Jakarta, KabarBerita.id – Kontribusi pembiayaan dari perbankan terhadap perekonomian domestik kian rendah jika dibandingkan dengan sumbangan pasar modal, yang terindikasi dari penyaluran pembiayaan instrumen non-bank yang tumbuh 24,1 persen secara tahunan (year on year/yoy), sedangkan kredit hanya tumbuh 7,47 persen (yoy) hingga November 2017.
Gubernur Bank Indonesia (BI) Agus Martowardojo di Jakarta, Kamis, mengatakan pertumbuhan pembiayaan melalui instrumen pasar modal mencapai Rp276,5 triliun selama Januari hingga November 2017, atau berkebalikan dengan pertumbuhan kredit perbankan yang hingga akhir tahun saja diperkirakan akan gagal tumbuh dua digit.
Bank Sentral memperkirakan pertumbuhan kredit perbankan hanya akan mencapai delapan persen (yoy) pada akhir 2017.
“Dari sisi penyaluran kredit kami lihat masih ada tantangan. Tapi pembiayaan melalui pasar modal per November 2017 total Rp276,5 triliun atau naik 24 persen dibanding November 2016,” ujar Agus.
Agus merinci instrumen pembiayaan yang paling banyak digunakan di pasar modal adalah obligasi dengan penyerapan dana mencapai Rp162,7 triliun.

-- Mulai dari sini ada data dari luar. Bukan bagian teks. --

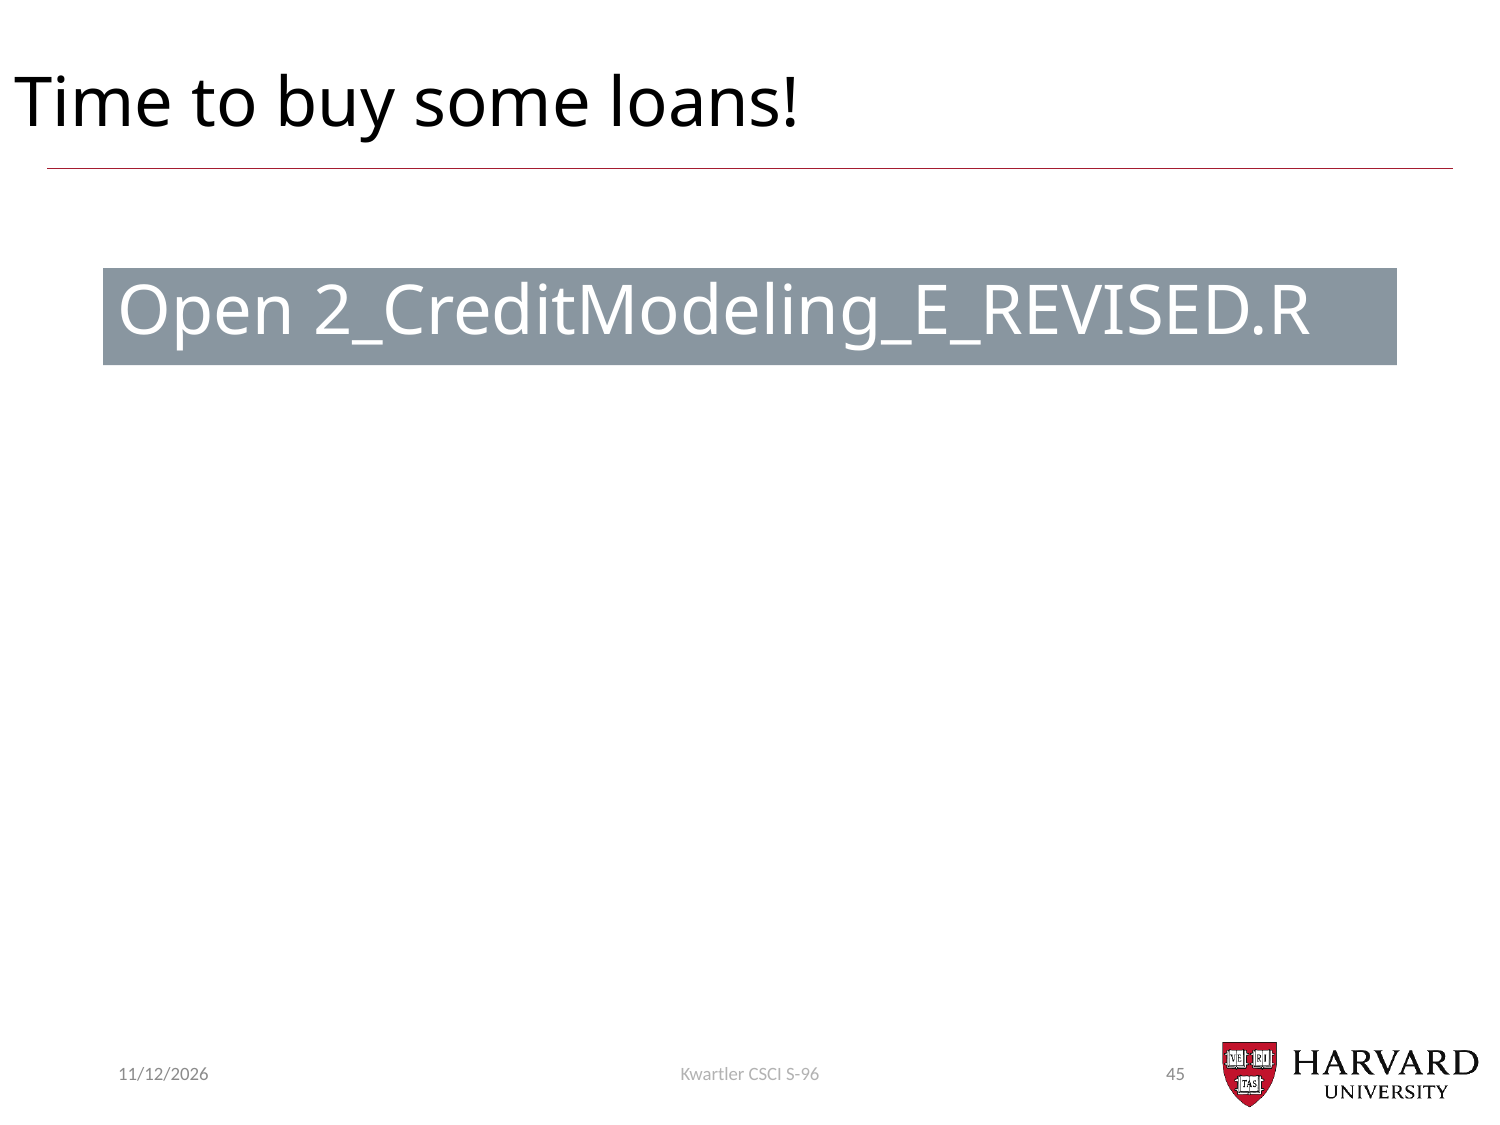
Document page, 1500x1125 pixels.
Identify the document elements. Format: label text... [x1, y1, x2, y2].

text_box Open 2_CreditModeling_E_REVISED.R [103, 268, 1397, 366]
footer Kwartler CSCI S-96 [496, 1042, 1004, 1103]
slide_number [103, 1042, 441, 1103]
slide_number 45 [1059, 1042, 1200, 1103]
picture [1200, 1024, 1500, 1125]
title Time to buy some loans! [0, 59, 1483, 157]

Kemudian instrumen saham sebesar Rp73,8 triliun dan surat utang jangka menengah, sertifikat deposito, dan “Promissory Notes” yang secara kumulatif sebesar Rp40 triliun.

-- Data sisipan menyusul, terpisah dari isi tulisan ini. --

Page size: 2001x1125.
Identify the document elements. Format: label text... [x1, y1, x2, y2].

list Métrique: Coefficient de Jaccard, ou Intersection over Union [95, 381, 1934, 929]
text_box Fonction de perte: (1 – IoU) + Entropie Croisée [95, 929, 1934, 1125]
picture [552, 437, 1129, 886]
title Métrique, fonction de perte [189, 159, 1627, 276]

Bank Sentral sebelumnya memaparkan penyebab pertumbuhan kredit perbankan masih melambat adalah permintaan kredit yang masih lesu dari nasabah korporasi dan individu. Hal itu terlihat dari banyaknya kelebihan likuiditas bank yang disimpan di giro BI dan juga tingginya tingkat kredit yang tidak terpakai dari bank (undisbursed loan).
Menurut data Otoritas Jasa Keuangan (OJK), hingga kuartal III 2017, kredit perbankan yang “menganggur” mencapai Rp1.400 triliun atau naik 9,62 persen (year on year/yoy) dibandingkan periode sama 2016,
Penyebab lainnya mengenai seretnya kredit perbankan adalah sikap perbankan yang masih berhati-hati untuk menyalurkan kredit demi perbaikan aset.
Ketua DK OJK Wimboh Santoso sebelumnya mengatakan sebenarnya ada dampak positif dari tingginya pembiayaan dari pasar modal dibandingkan perbankan. Sebab, hal itu melambangkan instrumen pembiayaan jangka panjang dari industri jasa keuangan, khususnya bagi proyek infrastruktur sudah semakin beragam.
Sehingga, pembiayaan perekonomian tidak hanya bergantung dari kredit perbankan.
Namun, Wimboh mengharapkan bank tetap harus mengoptimalkan fungsi intermediasnya dengan menyalurkan kredit ke sektor dan segmen yang lebih spesifik.